Compounds (I)–(XIII) discussed here exhibit several distinct patterns formed by conventional strong hydrogen bonds of N—H···O and O—H···O types. Thus, (I) and (VIII) form entirely similar hydrogen-bonded chains, despite the differences between the steric requirements of the terminal groups in their side chains, phenyl in (I) and isopropyl in (VIII). A second pattern of chain formation is found in the isomorphous compounds (II)–(VI), as well as in (VII). A third type of chain formation is shared by the enantiomerically pure compounds (XI) and (XII). By contrast, the single enantiomer of compound (IX) forms a chain type unlike those in any of racemic compounds (I)–(VIII), or in the enantiomerically pure compounds (XI) and (XII), while in the racemic hemihydrate (X), where the organic component is the same as in (IX), the N—H···O and O—H···O hydrogen bonds between the organic molecules form a sheet structure unlike any other compound in this series.

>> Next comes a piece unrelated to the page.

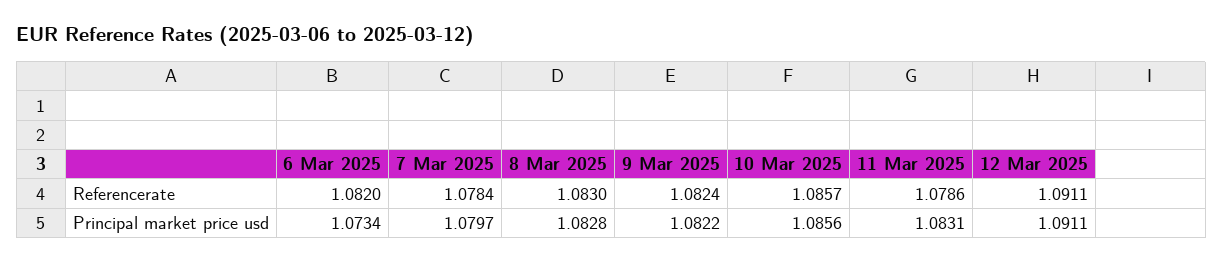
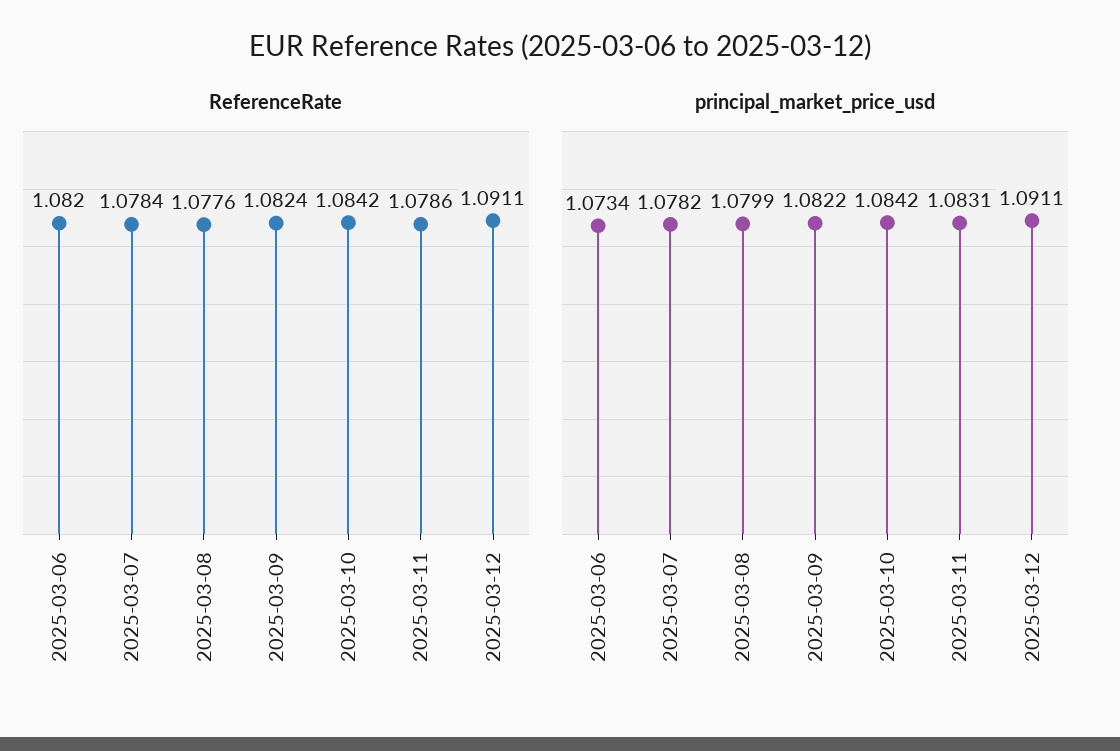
Referencerate, 8 Mar 2025: 1.083 -> 1.0776
Referencerate, 10 Mar 2025: 1.0857 -> 1.0842
Principal market price usd, 7 Mar 2025: 1.0797 -> 1.0782
Principal market price usd, 8 Mar 2025: 1.0828 -> 1.0799
Principal market price usd, 10 Mar 2025: 1.0856 -> 1.0842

For compounds (I)–(VII), the O···O distances in the O—H···O hydrogen bonds are all very similar (Table 1), as are the N···O distances in the N—H···O hydrogen bonds in (II)–(VII). However, wide variations occur across this series in the D···A distances of the weaker interactions, suggesting that many of these may be adventitious contacts rather than significant structure builders.